Semiconductor company Nvidia is buying Icera for $367 million in an effort to step up its role in the rapidly expanding market for chips used in smartphones and tablets.
The deal, announced Monday, will help Nvidia bring its PC-focused line of baseband processors up to speed with the requirements of chips used by the wireless industry.
“This is a key step in Nvidia’s plans to be a major player in the mobile computing revolution,” Nvidia President and CEO Jen-Hsun Huang said in a statement.
The acquisition has been approved by both companies’ boards of directors and is expected to be close in about 30 days.

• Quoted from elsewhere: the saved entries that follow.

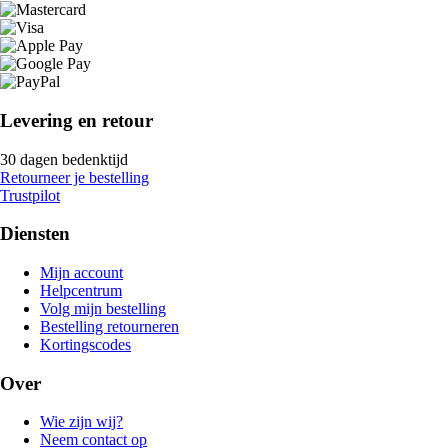
Levering en retour
30 dagen bedenktijd
Retourneer je bestelling
Trustpilot
Diensten
Mijn account
Helpcentrum
Volg mijn bestelling
Bestelling retourneren
Kortingscodes
Over
Wie zijn wij?
Neem contact op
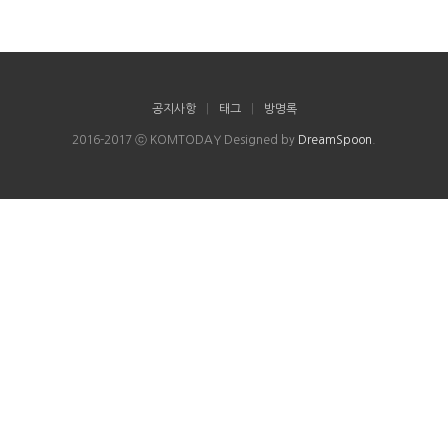
공지사항
|
태그
|
방명록
2016-2017 ⓒ KOMTODAY Designed by
DreamSpoon
.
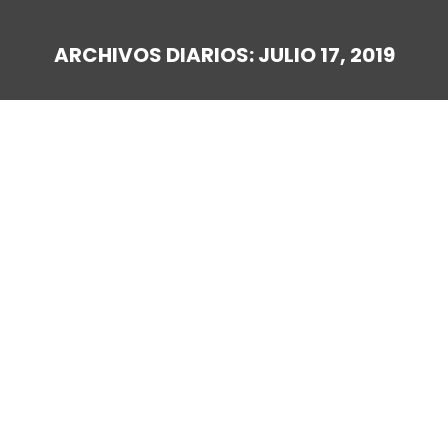
ARCHIVOS DIARIOS:
JULIO 17, 2019
Estás aquí:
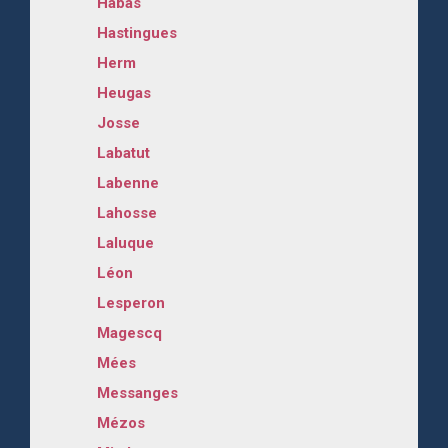
Habas
Hastingues
Herm
Heugas
Josse
Labatut
Labenne
Lahosse
Laluque
Léon
Lesperon
Magescq
Mées
Messanges
Mézos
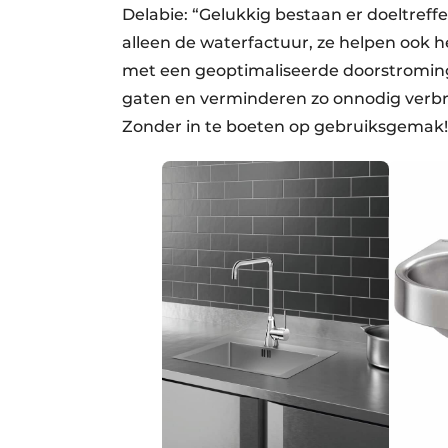
Delabie: “Gelukkig bestaan er doeltreff
alleen de waterfactuur, ze helpen ook
met een geoptimaliseerde doorstromin
gaten en verminderen zo onnodig verbr
Zonder in te boeten op gebruiksgemak!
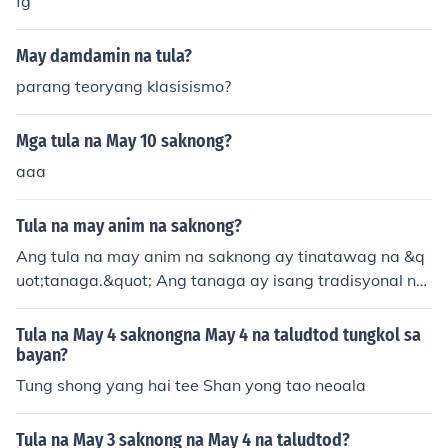
fg
May damdamin na tula?
parang teoryang klasisismo?
Mga tula na May 10 saknong?
aaa
Tula na may anim na saknong?
Ang tula na may anim na saknong ay tinatawag na &q
uot;tanaga.&quot; Ang tanaga ay isang tradisyonal na
anyo ng tula sa Pilipinas na binubuo ng apat na taludto
d o saknong. Karaniwang may sukat na 7-7-7-7 ang b
Tula na May 4 saknongna May 4 na taludtod tungkol sa
awat saknong ng tanaga. Ito ay isang maiklingunit mat
bayan?
amis na anyo ng tula na madalas gamitin sa mga awiti
Tung shong yang hai tee Shan yong tao neoala
n at mga pagdiriwang.
Tula na May 3 saknong na May 4 na taludtod?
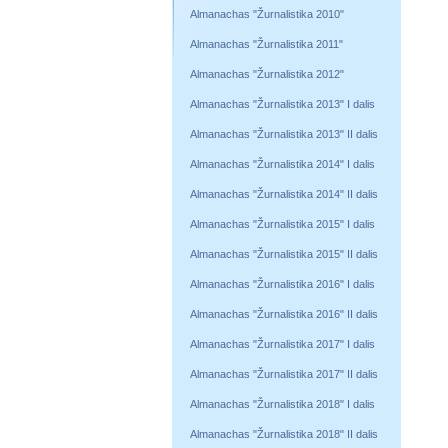
Almanachas "Žurnalistika 2010"
Almanachas "Žurnalistika 2011"
Almanachas "Žurnalistika 2012"
Almanachas "Žurnalistika 2013" I dalis
Almanachas "Žurnalistika 2013" II dalis
Almanachas "Žurnalistika 2014" I dalis
Almanachas "Žurnalistika 2014" II dalis
Almanachas "Žurnalistika 2015" I dalis
Almanachas "Žurnalistika 2015" II dalis
Almanachas "Žurnalistika 2016" I dalis
Almanachas "Žurnalistika 2016" II dalis
Almanachas "Žurnalistika 2017" I dalis
Almanachas "Žurnalistika 2017" II dalis
Almanachas "Žurnalistika 2018" I dalis
Almanachas "Žurnalistika 2018" II dalis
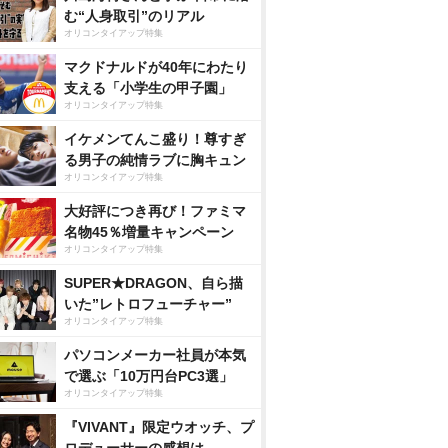
む“人身取引”のリアル
オリコンタイアップ特集
マクドナルドが40年にわたり
支える「小学生の甲子園」
オリコンタイアップ特集
イケメンてんこ盛り！尊すぎ
る男子の純情ラブに胸キュン
オリコンタイアップ特集
大好評につき再び！ファミマ
名物45％増量キャンペーン
オリコンタイアップ特集
SUPER★DRAGON、自ら描
いた”レトロフューチャー”
オリコンタイアップ特集
パソコンメーカー社員が本気
で選ぶ「10万円台PC3選」
オリコンタイアップ特集
『VIVANT』限定ウオッチ、プ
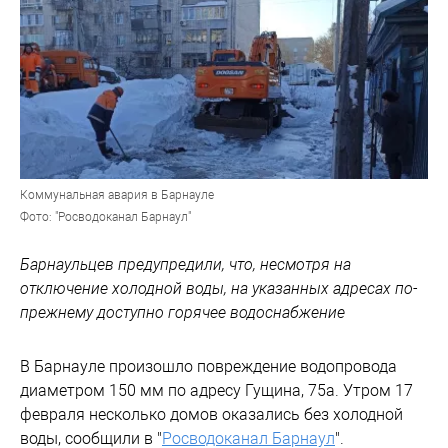
Коммунальная авария в Барнауле
Фото: "Росводоканал Барнаул"
Барнаульцев предупредили, что, несмотря на
отключение холодной воды, на указанных адресах по-
прежнему доступно горячее водоснабжение
В Барнауле произошло повреждение водопровода
диаметром 150 мм по адресу Гущина, 75а. Утром 17
февраля несколько домов оказались без холодной
воды, сообщили в "
Росводоканал Барнаул
".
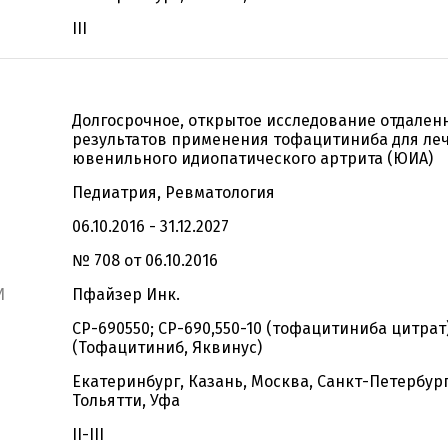
III
Долгосрочное, открытое исследование отдален
результатов применения тофацитиниба для ле
ювенильного идиопатического артрита (ЮИА)
Педиатрия, Ревматология
06.10.2016 - 31.12.2027
№ 708 от 06.10.2016
И
Пфайзер Инк.
CP-690550; CP-690,550-10 (тофацитиниба цитрат
(Тофацитиниб, Яквинус)
Екатеринбург, Казань, Москва, Санкт-Петербург
Тольятти, Уфа
II-III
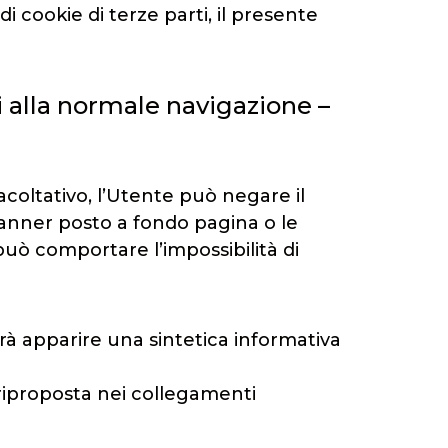
 cookie di terze parti, il presente
i alla normale navigazione –
facoltativo, l’Utente può negare il
banner posto a fondo pagina o le
 può comportare l’impossibilità di
rà apparire una sintetica informativa
à riproposta nei collegamenti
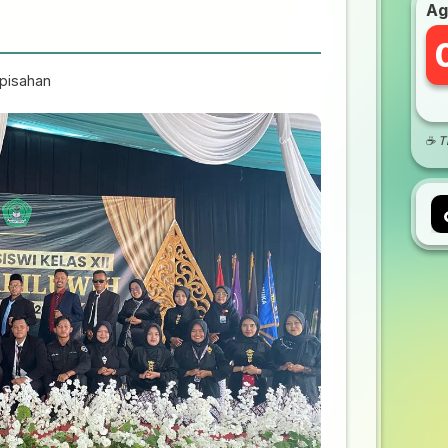
Ag
6
rpisahan
☕ Ti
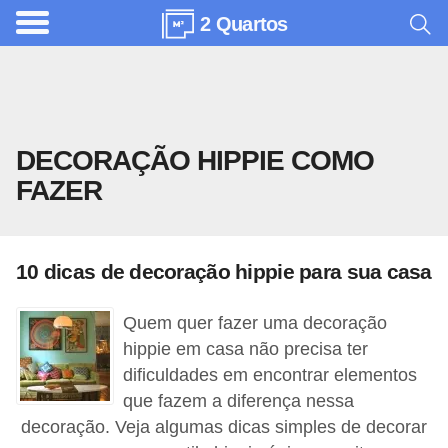
2 Quartos
A
r
q
u
DECORAÇÃO HIPPIE COMO
i
FAZER
t
e
t
10 dicas de decoração hippie para sua casa
u
r
Quem quer fazer uma decoração
a
hippie em casa não precisa ter
dificuldades em encontrar elementos
C
que fazem a diferença nessa
o
decoração. Veja algumas dicas simples de decorar
m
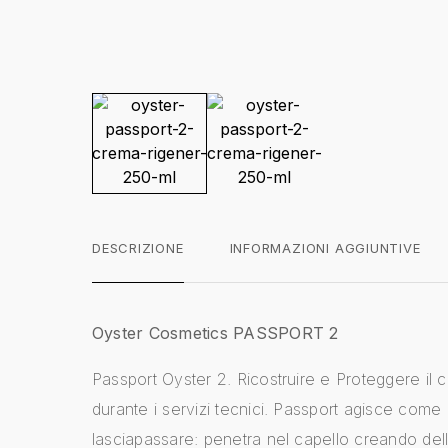
DESCRIZIONE
INFORMAZIONI AGGIUNTIVE
Oyster Cosmetics PASSPORT 2
Passport Oyster 2. Ricostruire e Proteggere il c
durante i servizi tecnici. Passport agisce come
lasciapassare: penetra nel capello creando del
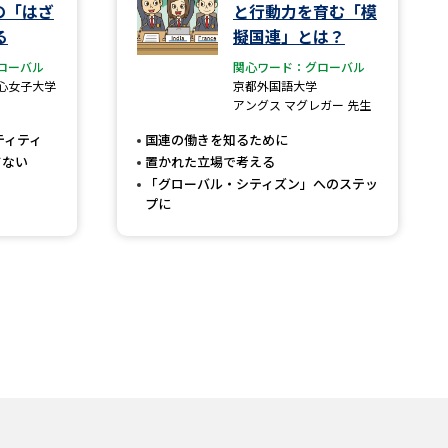
の「はざ
と行動力を育む「模
る
擬国連」とは？
ローバル
関心ワード：グローバル
心女子大学
京都外国語大学
アングス マグレガー 先生
ティティ
国連の働きを知るために
てない
置かれた立場で考える
「グローバル・シティズン」へのステッ
プに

Icera makes software-based baseband processors that can be used on 2G, 3G and 4G networks. The company says the processors allow manufacturers to develop multiple products from a common platform, helping to reduce development costs, accelerate time to market and secure a route to support future baseband standards.
Once the deal closes next month, Nvidia will be able to provide the two main processors used in smartphones, the application processor and baseband processor. Nvidia plans to integrate Icera’s programmable baseband processor architecture into its Tegra processor in a bid to make its chips more appealing to handset manufacturers.

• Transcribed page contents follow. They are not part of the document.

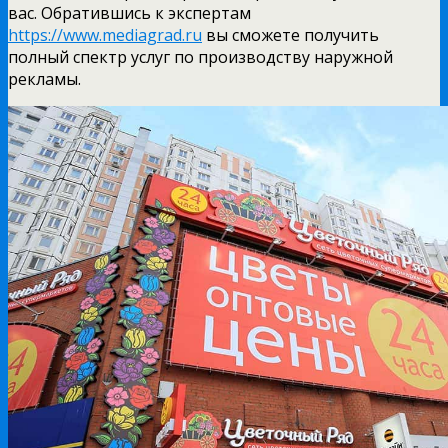
вас. Обратившись к экспертам
https://www.mediagrad.ru
вы сможете получить
полный спектр услуг по производству наружной
рекламы.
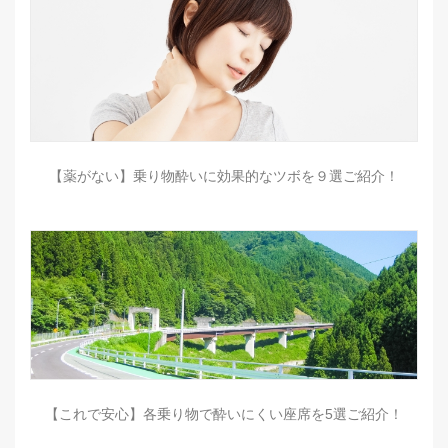
【薬がない】乗り物酔いに効果的なツボを９選ご紹介！
【これで安心】各乗り物で酔いにくい座席を5選ご紹介！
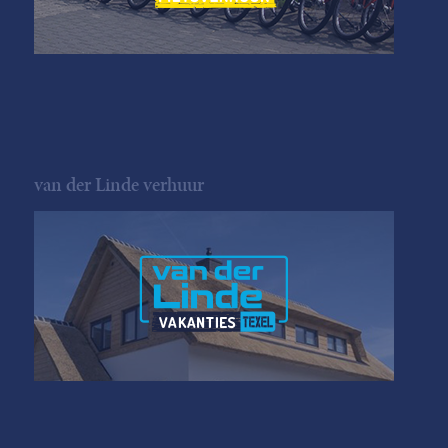
van der Linde verhuur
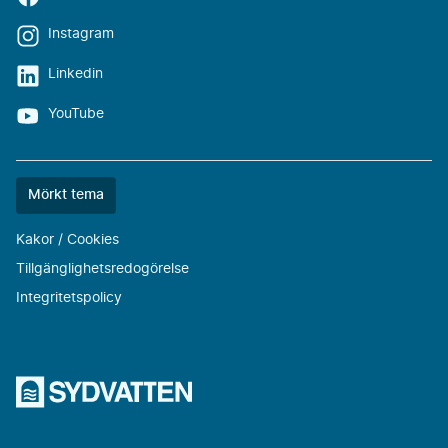
Instagram
Linkedin
YouTube
Färgtemat
Mörkt tema
är
nu
Kakor / Cookies
""
Tillgänglighetsredogörelse
Integritetspolicy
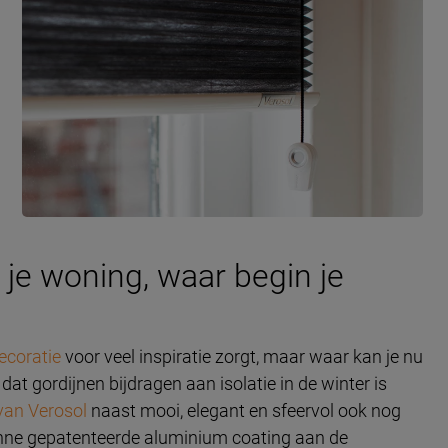
je woning, waar begin je
coratie
voor veel inspiratie zorgt, maar waar kan je nu
at gordijnen bijdragen aan isolatie in de winter is
van Verosol
naast mooi, elegant en sfeervol ook nog
dunne gepatenteerde aluminium coating aan de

“This is a significant step forward in Nvidia’s strategy to be the processor company for the post-PC era,” said Phil Carmack, senior vice president of Nvidia’s mobile business, in a post on the company’s blog. “Over time this deal will give us a more complete and fully optimized mobile platform.”
The purchase could further pit Nvidia against semiconductor giant Qualcomm. Icera claims its baseband processors are smaller than comparable products from Qualcomm and Ericsson, with equal or better performance, according to a report from Strategy Analytics.
Icera was founded in 2002 and is based in Bristol, England. The company has about 300 employees in seven countries in Europe and Asia, as well as the United States.